▸ **EXERCISE MATERIALS**
● ● ● ● ●
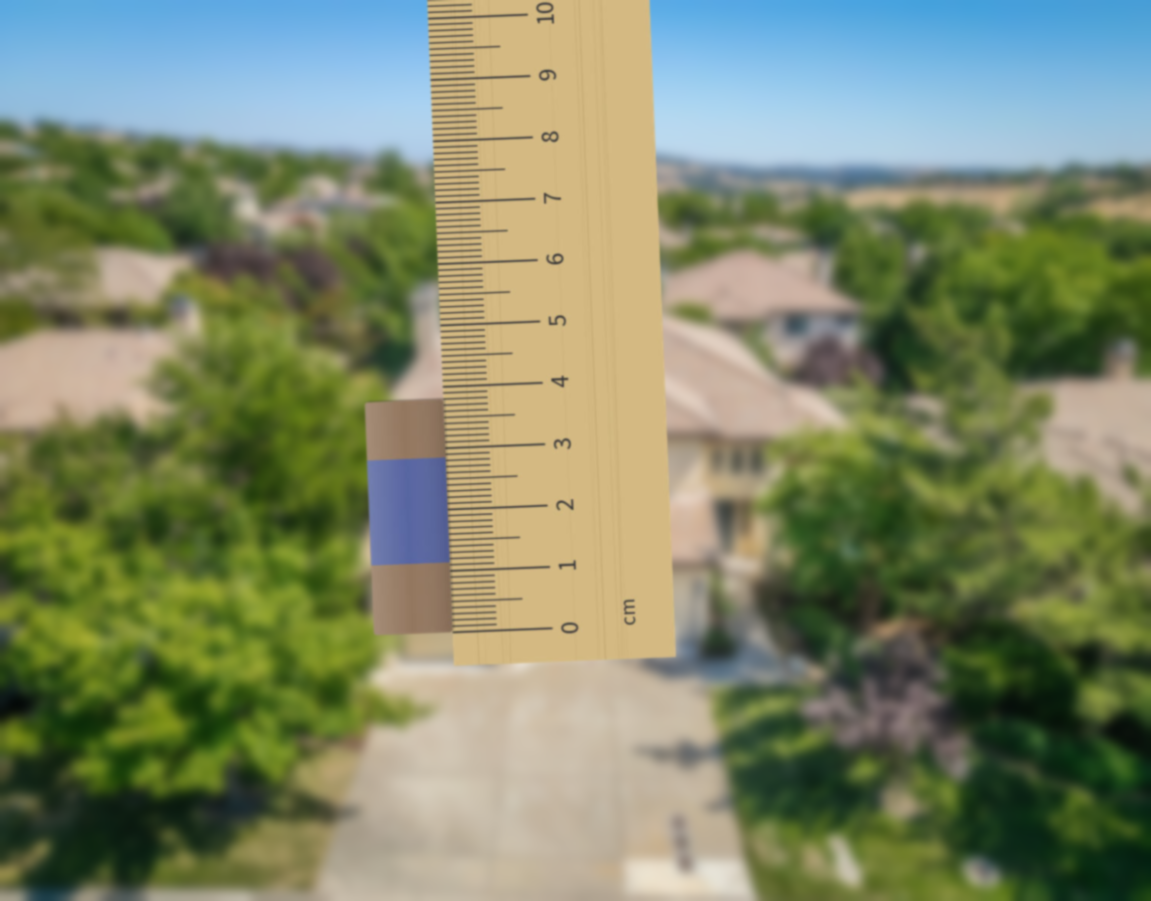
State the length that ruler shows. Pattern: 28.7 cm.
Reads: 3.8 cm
● ● ● ● ●
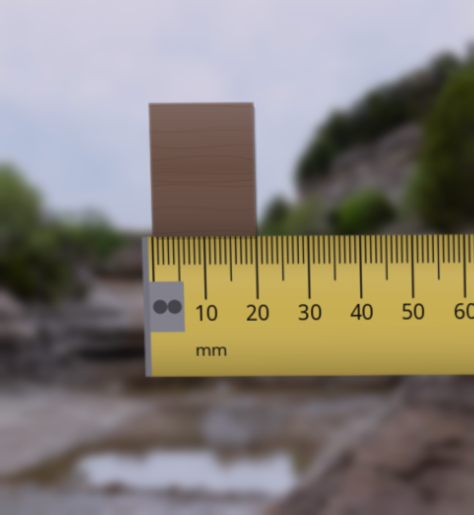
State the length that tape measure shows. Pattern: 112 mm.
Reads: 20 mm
● ● ● ● ●
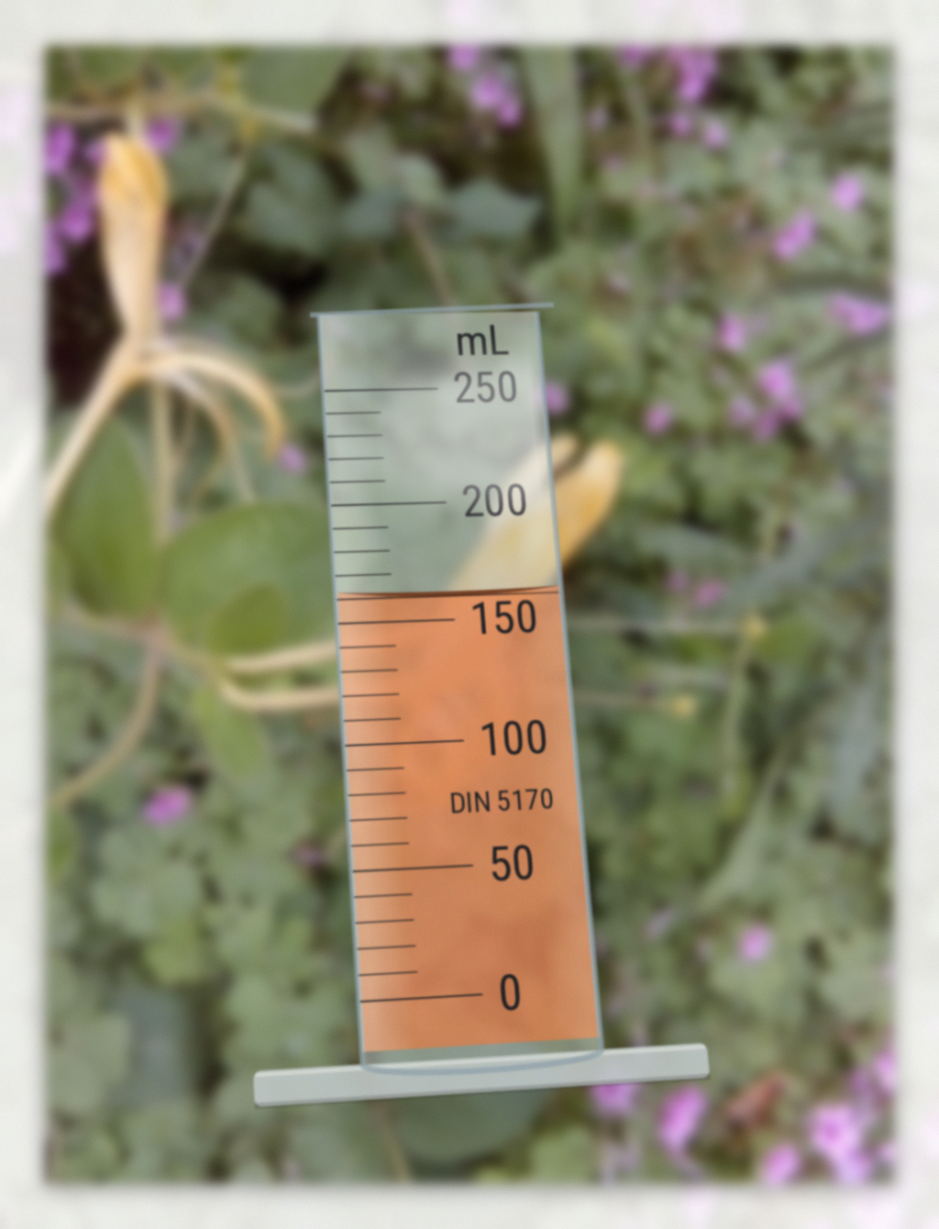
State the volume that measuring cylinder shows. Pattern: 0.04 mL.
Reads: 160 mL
● ● ● ● ●
Output everything from the line containing "State the length that ruler" down to the line containing "Reads: 3.8 cm", both included, as a Markdown table with columns No. and Text. Number each line and leave out blank lines.

| No. | Text |
|---|---|
| 1 | State the length that ruler shows. Pattern: 28.7 cm. |
| 2 | Reads: 3.8 cm |